SET PROBLEM — In the review of Alice Oswald's Woods etc below, what year is given for her second collection, Dart?

EXCERPTED TEXT —
◆ ◆ ◆ ◆ ◆ ◆ ◆
Woods etc 
by Alice Oswald.
Faber, 56 pp., £12.99, May 2005, 0 571 21852 0
Show More
Show More

Alice Oswald, though she may not seem it at first, is an opinionated poet of ideas, and her poetry is ambitious in both form and scope. She writes taut poems about nature but refuses to call them ‘nature poems’. Her work is ‘full of hymns’, as Elizabeth Bishop said of her own, as well as pagan shouts and birdcalls. Oswald paints wild, stormy miniatures through which large figures lurch, blindfolded and burdened:

A mouldering man, a powdered and
reconstituted one,
walking the same so on and so on.
Rutty road. Winter etc.
Poached fields, all zugs and water.

These figures are forsaken and solitary, their minds set against bodies:

I was dying to ditch his head,
maybe put his socks on a twig and stop
caring, just lie there staring up.
I would sing then I would sing if I could.

There is a flavour of Eliot’s ‘I Tiresias’ about them: they make grand statements about their heavy souls. When not writing in this pseudo-heroic mode, Oswald writes restless, unpeopled poems, in which statements are replaced by questions:

how unworkable
is an invisible ray lighting up your lungs? how invisible?
is it a weightless rapture? pause. how weightless?

Though she is capable of more, these are the two modes alternating in her latest book, Woods etc.

In her second collection, Dart (2002), Oswald sought not to describe water with words but to make water out of them. A brilliantly mapped-out and achieved piece, Dart was like a contemporary ‘Brook’: the great river epic Coleridge didn’t in the end have the nerve to write. A winding, wayfaring poem following the path of the River Dart, it is (in Oswald’s words) a ‘sound-map of the river, a songline from the source to the sea’: its language is rhythmical, melodic, playful, fluidly moving between shore and water voices, and mimicking the speech patterns of the local characters – fishermen, dairy workers, prisoners, schoolboys. ‘Christ/be with all those who stare or fall into this river,’ she writes, in a blessing that reads like a signpost. Combining thoughtfulness with pace, scientific precision with journalistic verve, Dart threads through these various voices. The result is similar in spirit to Basil Bunting’s Briggflatts or Geoffrey Hill’s Mercian Hymns, a scrupulous tilling and scouring of the poet’s homeland.
◆ ◆ ◆ ◆ ◆ ◆ ◆
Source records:
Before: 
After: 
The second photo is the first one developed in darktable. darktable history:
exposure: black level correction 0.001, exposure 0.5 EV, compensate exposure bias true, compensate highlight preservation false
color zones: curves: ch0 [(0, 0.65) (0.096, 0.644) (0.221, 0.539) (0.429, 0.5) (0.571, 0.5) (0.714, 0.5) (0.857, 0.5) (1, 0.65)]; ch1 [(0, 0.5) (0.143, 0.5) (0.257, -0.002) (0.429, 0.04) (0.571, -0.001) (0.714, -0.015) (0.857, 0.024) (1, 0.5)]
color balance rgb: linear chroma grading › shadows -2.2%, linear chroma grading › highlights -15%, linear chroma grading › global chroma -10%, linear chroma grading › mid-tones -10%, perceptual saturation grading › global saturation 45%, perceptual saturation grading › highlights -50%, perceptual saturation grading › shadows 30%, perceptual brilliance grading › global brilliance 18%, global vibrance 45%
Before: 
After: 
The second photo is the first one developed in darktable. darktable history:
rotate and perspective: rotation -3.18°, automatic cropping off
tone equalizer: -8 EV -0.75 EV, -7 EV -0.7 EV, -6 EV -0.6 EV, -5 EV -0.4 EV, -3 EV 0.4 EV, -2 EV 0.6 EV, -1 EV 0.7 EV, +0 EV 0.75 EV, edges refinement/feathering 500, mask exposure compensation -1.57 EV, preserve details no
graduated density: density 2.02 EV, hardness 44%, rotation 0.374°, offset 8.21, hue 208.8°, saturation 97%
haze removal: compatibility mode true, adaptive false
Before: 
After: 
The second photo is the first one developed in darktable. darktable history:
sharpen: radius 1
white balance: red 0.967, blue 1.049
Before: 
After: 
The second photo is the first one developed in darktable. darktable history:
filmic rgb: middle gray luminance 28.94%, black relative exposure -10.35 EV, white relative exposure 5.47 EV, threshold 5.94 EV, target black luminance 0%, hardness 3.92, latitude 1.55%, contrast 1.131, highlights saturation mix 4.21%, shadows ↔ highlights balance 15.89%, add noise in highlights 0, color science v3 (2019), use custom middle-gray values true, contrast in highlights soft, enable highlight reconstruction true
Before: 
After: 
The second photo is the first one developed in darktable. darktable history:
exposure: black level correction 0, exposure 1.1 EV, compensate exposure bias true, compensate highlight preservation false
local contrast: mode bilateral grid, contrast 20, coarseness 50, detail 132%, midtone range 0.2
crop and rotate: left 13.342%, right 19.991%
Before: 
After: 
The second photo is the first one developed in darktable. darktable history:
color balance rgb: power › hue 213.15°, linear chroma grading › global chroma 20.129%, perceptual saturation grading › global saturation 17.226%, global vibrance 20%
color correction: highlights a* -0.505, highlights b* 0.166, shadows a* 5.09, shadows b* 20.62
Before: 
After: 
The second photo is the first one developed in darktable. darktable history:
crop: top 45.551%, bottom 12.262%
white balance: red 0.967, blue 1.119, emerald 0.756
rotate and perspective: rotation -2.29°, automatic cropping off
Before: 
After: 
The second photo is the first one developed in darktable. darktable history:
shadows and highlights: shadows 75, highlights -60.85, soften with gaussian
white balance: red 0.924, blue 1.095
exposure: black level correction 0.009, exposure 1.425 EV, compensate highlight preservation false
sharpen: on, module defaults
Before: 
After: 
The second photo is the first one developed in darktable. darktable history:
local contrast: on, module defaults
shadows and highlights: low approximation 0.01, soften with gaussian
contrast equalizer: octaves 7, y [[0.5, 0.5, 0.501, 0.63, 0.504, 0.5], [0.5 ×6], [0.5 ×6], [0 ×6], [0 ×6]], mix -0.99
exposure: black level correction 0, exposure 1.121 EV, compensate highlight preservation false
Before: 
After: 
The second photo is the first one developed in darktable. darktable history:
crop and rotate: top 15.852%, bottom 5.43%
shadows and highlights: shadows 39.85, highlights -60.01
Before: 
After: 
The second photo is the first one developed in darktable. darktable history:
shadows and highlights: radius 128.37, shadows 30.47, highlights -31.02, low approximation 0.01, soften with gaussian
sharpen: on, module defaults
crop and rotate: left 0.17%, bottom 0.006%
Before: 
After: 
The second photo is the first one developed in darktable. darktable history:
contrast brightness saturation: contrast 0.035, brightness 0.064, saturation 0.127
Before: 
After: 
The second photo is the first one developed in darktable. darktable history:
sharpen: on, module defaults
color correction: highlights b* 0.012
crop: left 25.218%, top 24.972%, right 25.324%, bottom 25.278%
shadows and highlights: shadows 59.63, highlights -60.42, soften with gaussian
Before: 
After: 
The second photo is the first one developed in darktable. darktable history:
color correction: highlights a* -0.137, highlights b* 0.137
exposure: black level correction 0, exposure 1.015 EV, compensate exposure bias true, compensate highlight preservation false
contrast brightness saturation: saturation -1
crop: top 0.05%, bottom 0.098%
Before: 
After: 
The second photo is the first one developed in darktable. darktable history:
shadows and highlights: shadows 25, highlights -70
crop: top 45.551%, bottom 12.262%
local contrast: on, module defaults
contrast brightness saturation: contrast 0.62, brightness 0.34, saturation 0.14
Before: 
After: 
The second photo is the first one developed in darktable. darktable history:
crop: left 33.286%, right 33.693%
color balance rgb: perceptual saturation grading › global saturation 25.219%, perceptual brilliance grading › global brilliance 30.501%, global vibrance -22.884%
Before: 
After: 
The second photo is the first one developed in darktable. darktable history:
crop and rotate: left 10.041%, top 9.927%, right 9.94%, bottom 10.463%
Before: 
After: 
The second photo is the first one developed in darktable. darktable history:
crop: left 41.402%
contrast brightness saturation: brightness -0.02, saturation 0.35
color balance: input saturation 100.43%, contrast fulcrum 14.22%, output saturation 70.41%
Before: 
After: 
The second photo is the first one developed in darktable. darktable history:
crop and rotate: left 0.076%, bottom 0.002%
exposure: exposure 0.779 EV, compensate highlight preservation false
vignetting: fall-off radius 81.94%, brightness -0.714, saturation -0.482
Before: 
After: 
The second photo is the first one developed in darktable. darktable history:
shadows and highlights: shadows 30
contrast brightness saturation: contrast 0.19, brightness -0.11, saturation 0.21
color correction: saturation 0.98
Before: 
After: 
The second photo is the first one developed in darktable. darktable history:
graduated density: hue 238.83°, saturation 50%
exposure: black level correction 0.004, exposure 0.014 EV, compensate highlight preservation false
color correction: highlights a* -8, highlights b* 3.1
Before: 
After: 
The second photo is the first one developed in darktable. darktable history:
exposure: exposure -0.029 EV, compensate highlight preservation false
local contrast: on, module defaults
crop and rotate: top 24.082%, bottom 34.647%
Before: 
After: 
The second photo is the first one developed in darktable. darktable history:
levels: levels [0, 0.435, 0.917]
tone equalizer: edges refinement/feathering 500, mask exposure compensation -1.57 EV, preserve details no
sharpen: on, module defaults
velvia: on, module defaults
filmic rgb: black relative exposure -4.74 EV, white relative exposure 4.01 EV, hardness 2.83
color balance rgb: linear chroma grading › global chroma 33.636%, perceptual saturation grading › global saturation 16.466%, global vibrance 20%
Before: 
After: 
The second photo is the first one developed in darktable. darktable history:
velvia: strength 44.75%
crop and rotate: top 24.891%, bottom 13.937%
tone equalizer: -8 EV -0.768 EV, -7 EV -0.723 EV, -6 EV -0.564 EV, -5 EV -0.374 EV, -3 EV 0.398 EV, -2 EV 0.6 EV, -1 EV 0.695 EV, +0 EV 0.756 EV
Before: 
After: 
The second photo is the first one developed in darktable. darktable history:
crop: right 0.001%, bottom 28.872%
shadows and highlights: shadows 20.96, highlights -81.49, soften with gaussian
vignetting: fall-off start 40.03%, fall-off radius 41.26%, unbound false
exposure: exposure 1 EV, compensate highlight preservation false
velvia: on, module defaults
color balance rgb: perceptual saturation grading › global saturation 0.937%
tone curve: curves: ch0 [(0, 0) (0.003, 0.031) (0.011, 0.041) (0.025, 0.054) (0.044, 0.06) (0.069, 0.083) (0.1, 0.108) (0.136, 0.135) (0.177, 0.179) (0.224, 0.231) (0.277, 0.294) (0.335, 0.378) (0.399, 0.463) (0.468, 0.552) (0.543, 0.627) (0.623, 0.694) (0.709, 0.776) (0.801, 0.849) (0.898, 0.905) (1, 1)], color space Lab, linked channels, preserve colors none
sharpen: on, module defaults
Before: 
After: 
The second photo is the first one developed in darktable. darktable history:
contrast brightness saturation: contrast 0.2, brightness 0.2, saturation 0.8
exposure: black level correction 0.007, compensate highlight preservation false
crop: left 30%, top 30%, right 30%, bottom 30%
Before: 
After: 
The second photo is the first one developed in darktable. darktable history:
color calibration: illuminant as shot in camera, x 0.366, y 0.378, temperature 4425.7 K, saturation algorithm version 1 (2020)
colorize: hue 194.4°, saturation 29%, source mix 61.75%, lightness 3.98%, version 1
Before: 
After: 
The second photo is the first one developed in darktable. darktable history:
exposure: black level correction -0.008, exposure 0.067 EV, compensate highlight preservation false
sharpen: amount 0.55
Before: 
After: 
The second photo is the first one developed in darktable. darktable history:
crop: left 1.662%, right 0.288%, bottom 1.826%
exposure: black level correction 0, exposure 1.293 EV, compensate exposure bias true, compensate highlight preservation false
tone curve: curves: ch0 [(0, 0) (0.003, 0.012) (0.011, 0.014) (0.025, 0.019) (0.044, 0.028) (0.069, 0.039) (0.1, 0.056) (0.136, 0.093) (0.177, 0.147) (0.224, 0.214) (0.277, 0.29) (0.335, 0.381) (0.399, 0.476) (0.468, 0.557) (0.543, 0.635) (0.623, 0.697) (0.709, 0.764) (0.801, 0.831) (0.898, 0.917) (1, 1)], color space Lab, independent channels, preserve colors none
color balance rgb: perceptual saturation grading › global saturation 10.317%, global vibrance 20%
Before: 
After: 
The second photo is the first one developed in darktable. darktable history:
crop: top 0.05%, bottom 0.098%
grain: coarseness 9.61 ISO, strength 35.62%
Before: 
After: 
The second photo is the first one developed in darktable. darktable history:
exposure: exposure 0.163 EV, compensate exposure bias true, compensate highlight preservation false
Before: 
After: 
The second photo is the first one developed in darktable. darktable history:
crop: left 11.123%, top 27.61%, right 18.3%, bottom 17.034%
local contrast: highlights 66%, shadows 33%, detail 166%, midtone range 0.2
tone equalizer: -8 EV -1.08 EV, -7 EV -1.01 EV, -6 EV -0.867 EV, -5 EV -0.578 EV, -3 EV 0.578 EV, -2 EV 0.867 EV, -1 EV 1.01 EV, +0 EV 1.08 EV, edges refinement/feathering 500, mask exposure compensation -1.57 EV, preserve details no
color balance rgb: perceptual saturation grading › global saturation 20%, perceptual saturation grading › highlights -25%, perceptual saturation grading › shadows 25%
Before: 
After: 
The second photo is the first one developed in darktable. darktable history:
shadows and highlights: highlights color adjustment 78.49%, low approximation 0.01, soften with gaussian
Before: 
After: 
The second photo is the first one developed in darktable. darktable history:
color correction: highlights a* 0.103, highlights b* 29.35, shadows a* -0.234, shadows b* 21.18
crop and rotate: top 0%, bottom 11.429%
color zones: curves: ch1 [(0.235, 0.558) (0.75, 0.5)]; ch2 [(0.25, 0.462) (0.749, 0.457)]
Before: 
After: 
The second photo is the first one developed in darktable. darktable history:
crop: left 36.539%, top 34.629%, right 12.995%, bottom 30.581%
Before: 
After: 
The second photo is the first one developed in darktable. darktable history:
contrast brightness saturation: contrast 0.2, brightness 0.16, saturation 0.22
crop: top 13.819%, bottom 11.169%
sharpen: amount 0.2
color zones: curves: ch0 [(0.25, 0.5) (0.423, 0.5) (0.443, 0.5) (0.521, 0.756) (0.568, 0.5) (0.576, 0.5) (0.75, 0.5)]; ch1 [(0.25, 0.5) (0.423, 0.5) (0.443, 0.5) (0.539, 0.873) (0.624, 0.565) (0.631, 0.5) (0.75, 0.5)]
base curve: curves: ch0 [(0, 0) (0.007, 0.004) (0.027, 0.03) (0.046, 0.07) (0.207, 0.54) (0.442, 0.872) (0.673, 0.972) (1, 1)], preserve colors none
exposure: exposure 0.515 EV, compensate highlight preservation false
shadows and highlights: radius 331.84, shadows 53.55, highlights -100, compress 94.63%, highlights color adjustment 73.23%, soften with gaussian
◆ ◆ ◆ ◆ ◆ ◆ ◆
SOLUTION TO THE PROBLEM — 2002